→ **THE PROBLEM**:
Revise the items below by putting "name" wherever "list" appears and leaving everything else the same. Omit the pictures from your answer.

[Short-answer chart tasks]

╔══

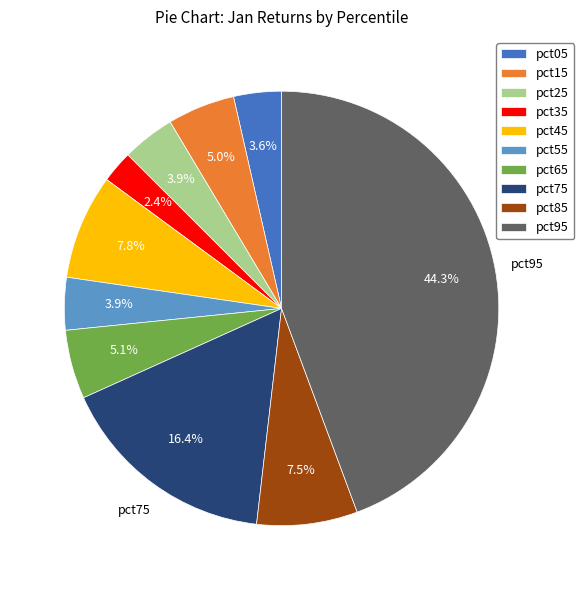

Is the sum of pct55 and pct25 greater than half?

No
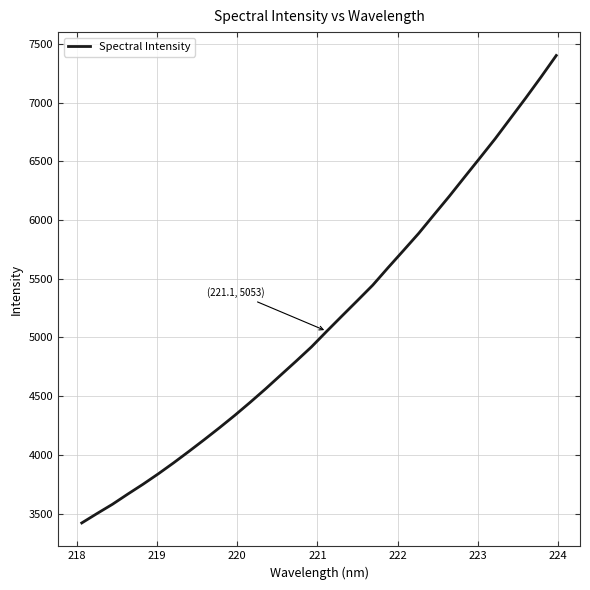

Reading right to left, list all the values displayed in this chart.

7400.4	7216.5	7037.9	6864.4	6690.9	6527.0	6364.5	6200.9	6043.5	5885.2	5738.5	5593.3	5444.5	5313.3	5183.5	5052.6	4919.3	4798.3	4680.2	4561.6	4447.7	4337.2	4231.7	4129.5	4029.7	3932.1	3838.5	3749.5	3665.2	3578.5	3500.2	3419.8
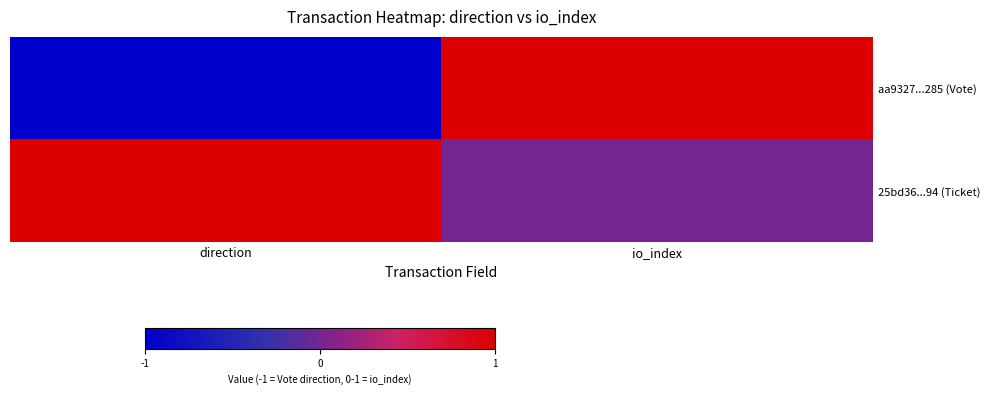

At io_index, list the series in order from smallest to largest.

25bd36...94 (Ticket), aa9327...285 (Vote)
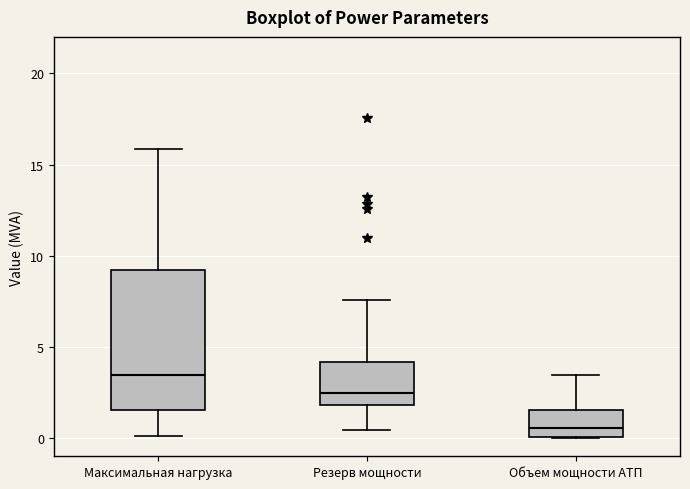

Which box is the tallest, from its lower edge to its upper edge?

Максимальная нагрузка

╚══

→ **ANSWER TO THE PROBLEM**:
Is the sum of pct55 and pct25 greater than half?

No

Reading right to left, name all the values displayed in this chart.

7400.4	7216.5	7037.9	6864.4	6690.9	6527.0	6364.5	6200.9	6043.5	5885.2	5738.5	5593.3	5444.5	5313.3	5183.5	5052.6	4919.3	4798.3	4680.2	4561.6	4447.7	4337.2	4231.7	4129.5	4029.7	3932.1	3838.5	3749.5	3665.2	3578.5	3500.2	3419.8

At io_index, name the series in order from smallest to largest.

25bd36...94 (Ticket), aa9327...285 (Vote)

Which box is the tallest, from its lower edge to its upper edge?

Максимальная нагрузка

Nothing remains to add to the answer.